▶ [EXERCISE]
Copy word for word every line from the start of the rows through the line containing "List each element's", including both ends, and leave the pictures out of your answer.

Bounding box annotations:
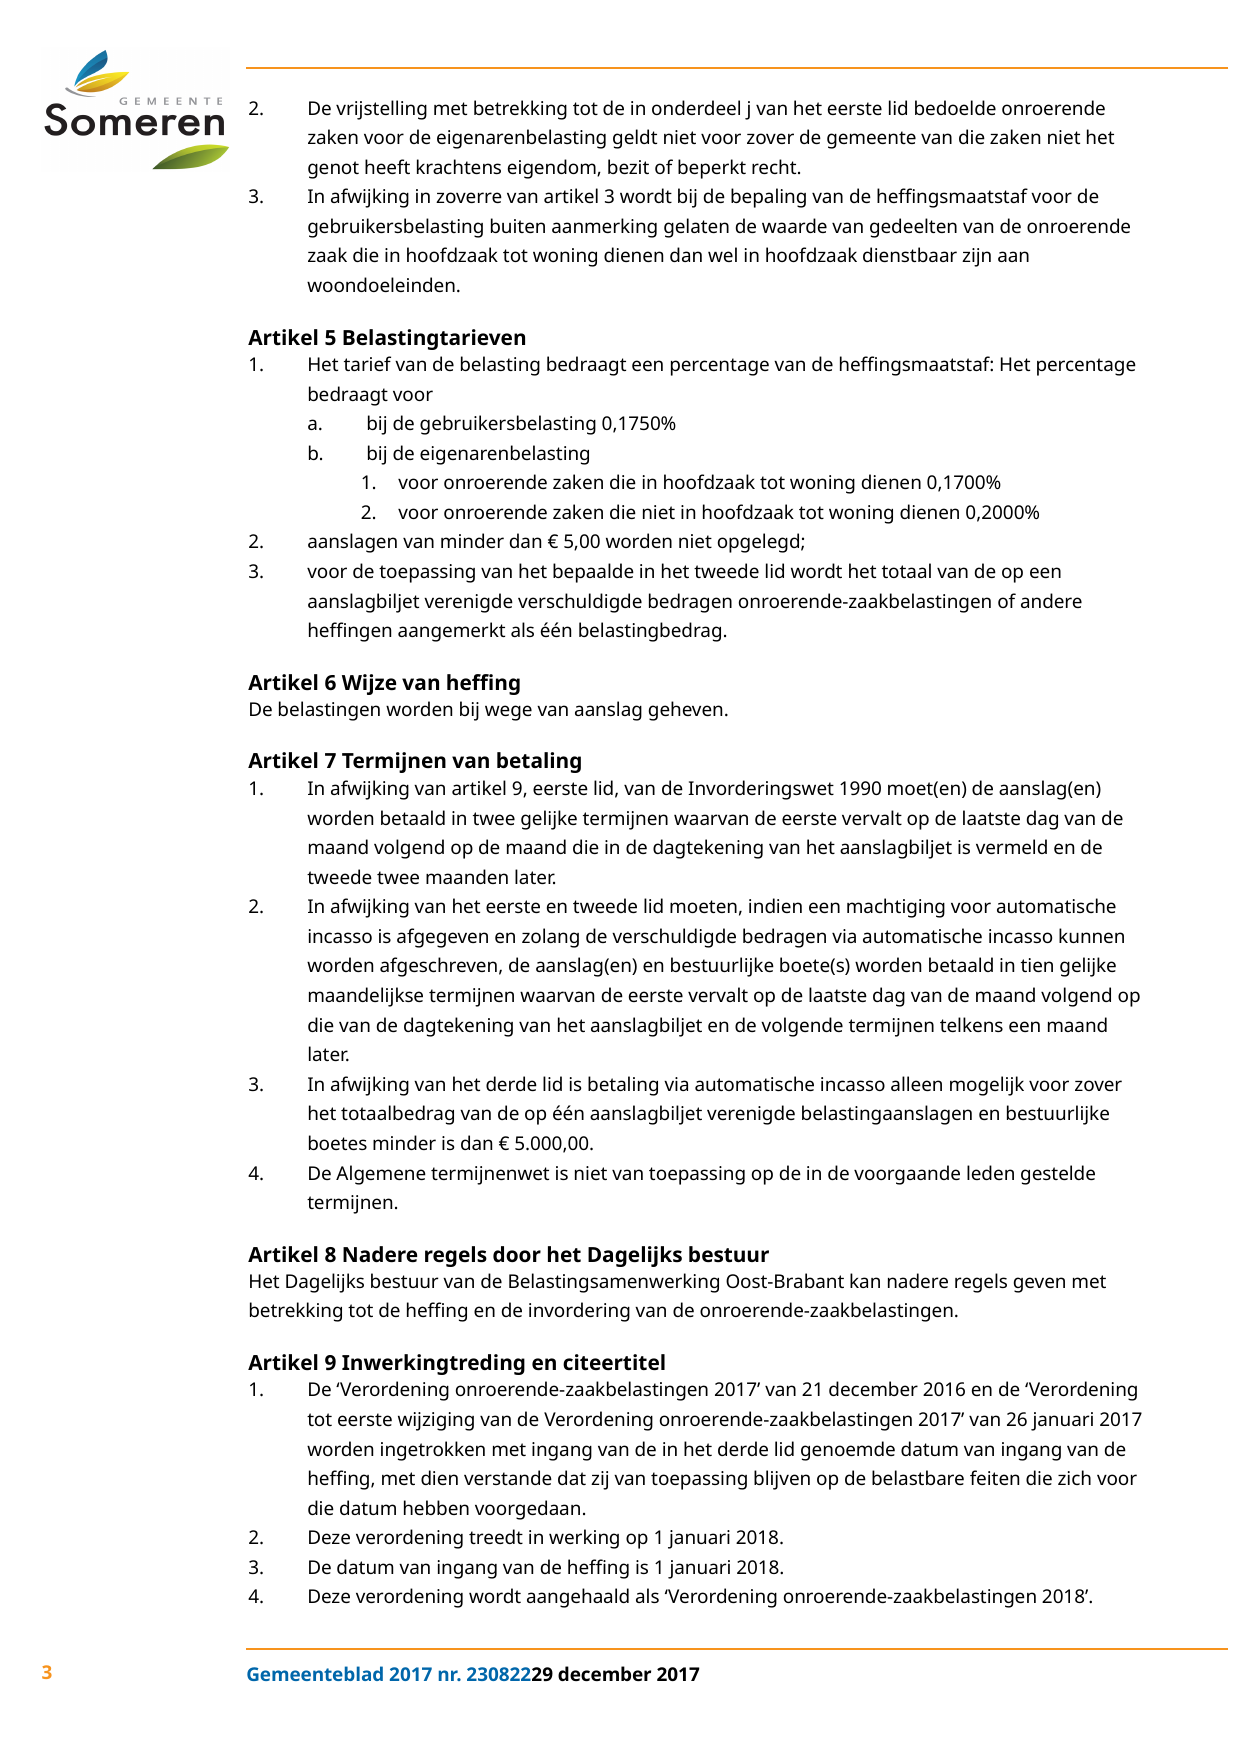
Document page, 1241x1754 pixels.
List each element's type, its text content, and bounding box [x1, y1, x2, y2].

list Deze verordening treedt in werking op 1 januari 2018. [248, 1524, 1152, 1550]
list De ‘Verordening onroerende-zaakbelastingen 2017’ van 21 december 2016 en de ‘Verordening tot eerste wijziging van de Verordening onroerende-zaakbelastingen 2017’ van 26 januari 2017 worden ingetrokken met ingang van de in het derde lid genoemde datum van ingang van de heffing, met dien verstande dat zij van toepassing blijven op de belastbare feiten die zich voor die datum hebben voorgedaan. [248, 1377, 1152, 1521]
list bij de eigenarenbelasting [307, 440, 1152, 466]
text Artikel 5 Belastingtarieven [248, 323, 1152, 351]
text Artikel 7 Termijnen van betaling [248, 747, 1152, 775]
text Artikel 6 Wijze van heffing [248, 668, 1152, 696]
list aanslagen van minder dan € 5,00 worden niet opgelegd; [248, 529, 1152, 554]
list In afwijking van het eerste en tweede lid moeten, indien een machtiging voor automatische incasso is afgegeven en zolang de verschuldigde bedragen via automatische incasso kunnen worden afgeschreven, de aanslag(en) en bestuurlijke boete(s) worden betaald in tien gelijke maandelijkse termijnen waarvan de eerste vervalt op de laatste dag van de maand volgend op die van de dagtekening van het aanslagbiljet en de volgende termijnen telkens een maand later. [248, 893, 1152, 1067]
list In afwijking van artikel 9, eerste lid, van de Invorderingswet 1990 moet(en) de aanslag(en) worden betaald in twee gelijke termijnen waarvan de eerste vervalt op de laatste dag van de maand volgend op de maand die in de dagtekening van het aanslagbiljet is vermeld en de tweede twee maanden later. [248, 775, 1152, 889]
list De Algemene termijnenwet is niet van toepassing op de in de voorgaande leden gestelde termijnen. [248, 1160, 1152, 1215]
text Artikel 8 Nadere regels door het Dagelijks bestuur [248, 1240, 1152, 1268]
list In afwijking in zoverre van artikel 3 wordt bij de bepaling van de heffingsmaatstaf voor de gebruikersbelasting buiten aanmerking gelaten de waarde van gedeelten van de onroerende zaak die in hoofdzaak tot woning dienen dan wel in hoofdzaak dienstbaar zijn aan woondoeleinden. [248, 183, 1152, 298]
list Het tarief van de belasting bedraagt een percentage van de heffingsmaatstaf: Het percentage bedraagt voor [248, 351, 1152, 406]
list In afwijking van het derde lid is betaling via automatische incasso alleen mogelijk voor zover het totaalbedrag van de op één aanslagbiljet verenigde belastingaanslagen en bestuurlijke boetes minder is dan € 5.000,00. [248, 1071, 1152, 1156]
list voor onroerende zaken die in hoofdzaak tot woning dienen 0,1700% [361, 469, 1152, 495]
list voor de toepassing van het bepaalde in het tweede lid wordt het totaal van de op een aanslagbiljet verenigde verschuldigde bedragen onroerende-zaakbelastingen of andere heffingen aangemerkt als één belastingbedrag. [248, 558, 1152, 643]
list voor onroerende zaken die niet in hoofdzaak tot woning dienen 0,2000% [361, 499, 1152, 525]
list Deze verordening wordt aangehaald als ‘Verordening onroerende-zaakbelastingen 2018’. [248, 1584, 1152, 1609]
text Artikel 9 Inwerkingtreding en citeertitel [248, 1348, 1152, 1377]
list De vrijstelling met betrekking tot de in onderdeel j van het eerste lid bedoelde onroerende zaken voor de eigenarenbelasting geldt niet voor zover de gemeente van die zaken niet het genot heeft krachtens eigendom, bezit of beperkt recht. [248, 95, 1152, 180]
list De datum van ingang van de heffing is 1 januari 2018. [248, 1554, 1152, 1580]
picture [41, 47, 231, 172]
text De belastingen worden bij wege van aanslag geheven. [248, 696, 1152, 722]
list bij de gebruikersbelasting 0,1750% [307, 410, 1152, 436]
text Het Dagelijks bestuur van de Belastingsamenwerking Oost-Brabant kan nadere regels geven met betrekking tot de heffing en de invordering van de onroerende-zaakbelastingen. [248, 1268, 1152, 1323]
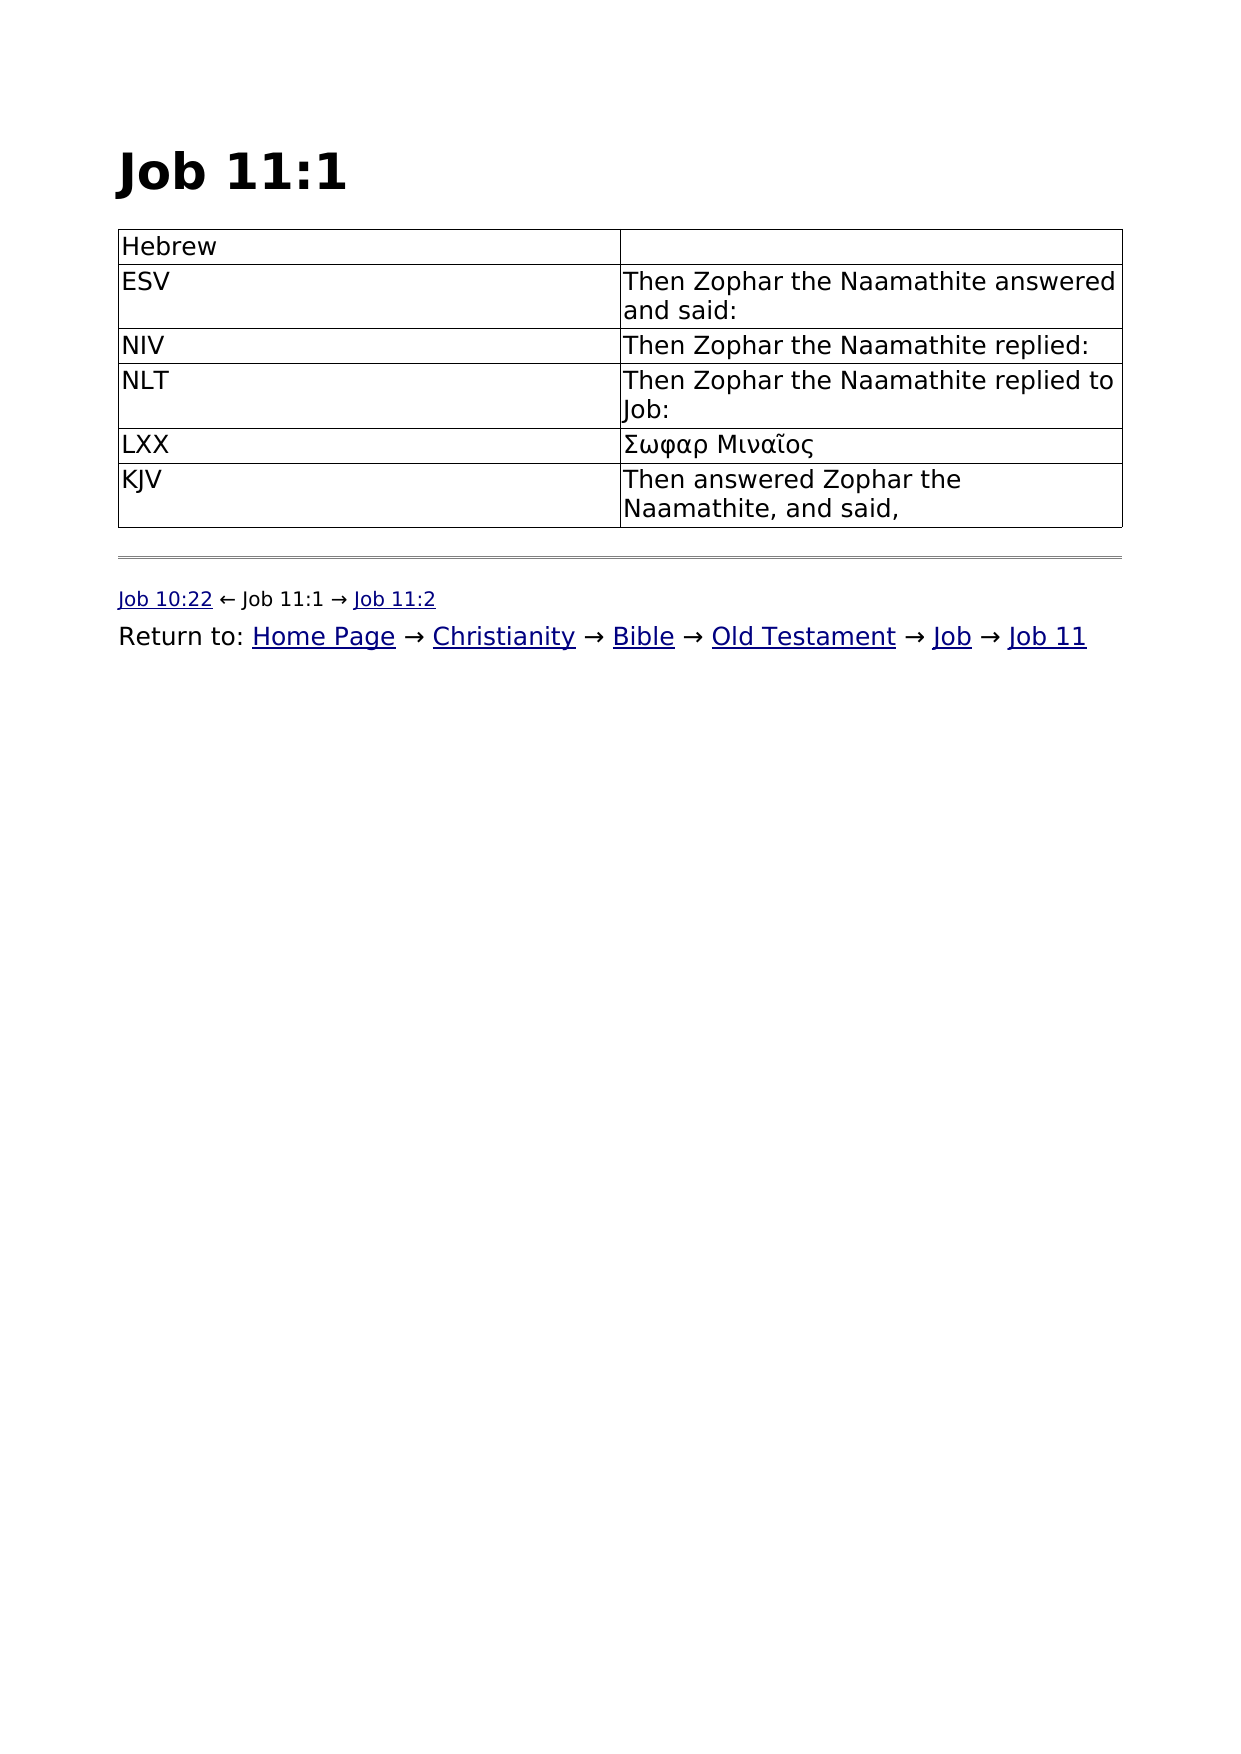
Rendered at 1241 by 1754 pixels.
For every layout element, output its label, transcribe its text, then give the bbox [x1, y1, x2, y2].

table_cell Then Zophar the Naamathite replied to Job: [621, 364, 1122, 427]
text Return to: Home Page → Christianity → Bible → Old Testament → Job → Job 11 [118, 622, 1122, 651]
table_cell Σωφαρ Μιναῖος [621, 429, 1122, 462]
table_cell NLT [119, 364, 620, 427]
table_header Hebrew [119, 230, 620, 264]
subtitle Job 11:1 [118, 143, 1122, 201]
table_cell NIV [119, 329, 620, 363]
table_cell Then Zophar the Naamathite replied: [621, 329, 1122, 363]
table_cell LXX [119, 429, 620, 462]
table_cell ESV [119, 265, 620, 328]
table_cell Then answered Zophar the Naamathite, and said, [621, 464, 1122, 527]
table_cell KJV [119, 464, 620, 527]
table_cell Then Zophar the Naamathite answered and said: [621, 265, 1122, 328]
text Job 10:22 ← Job 11:1 → Job 11:2 [118, 588, 1122, 622]
table_header [621, 230, 1122, 264]
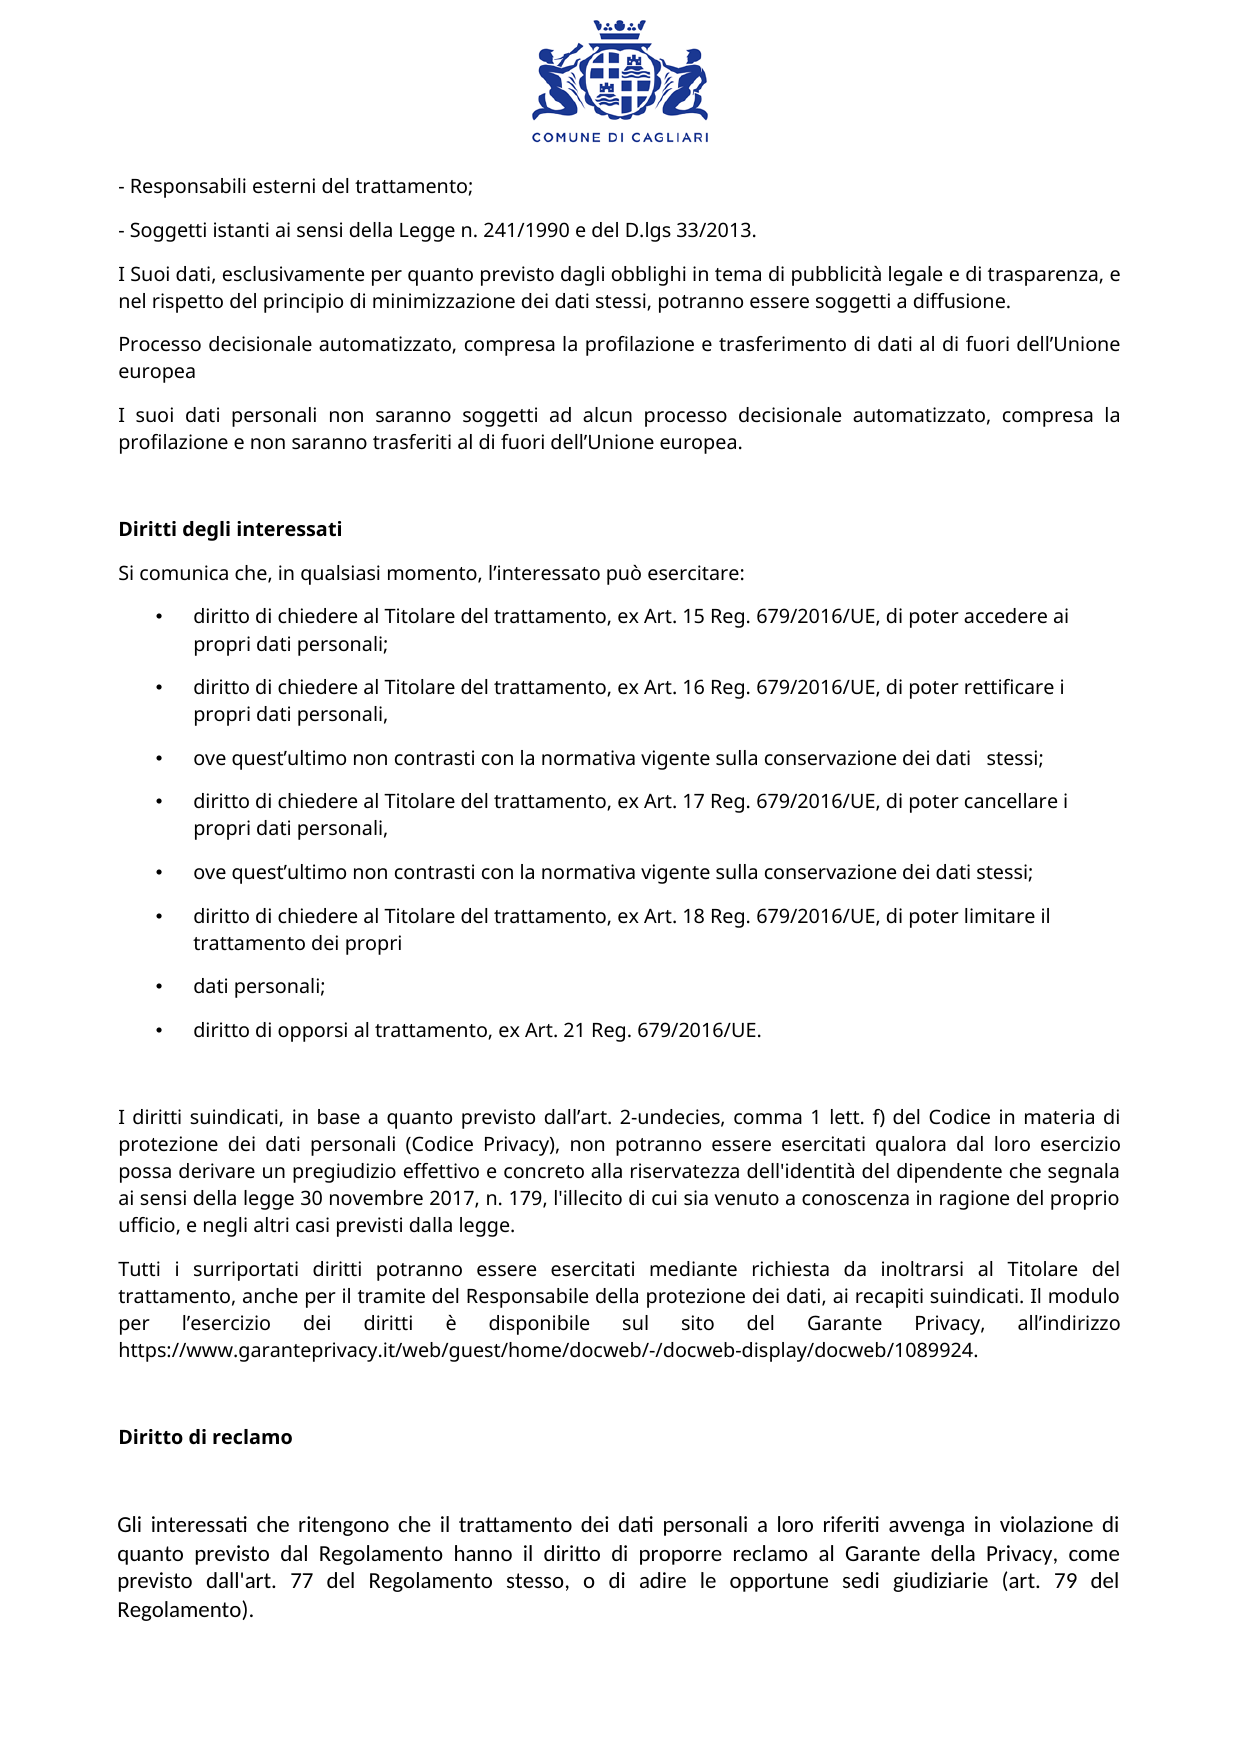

▶ [THE SOLUTION]
Document page, 1241x1754 pixels.
List each element's type, its text content, and bounding box [x1, y1, x2, y2].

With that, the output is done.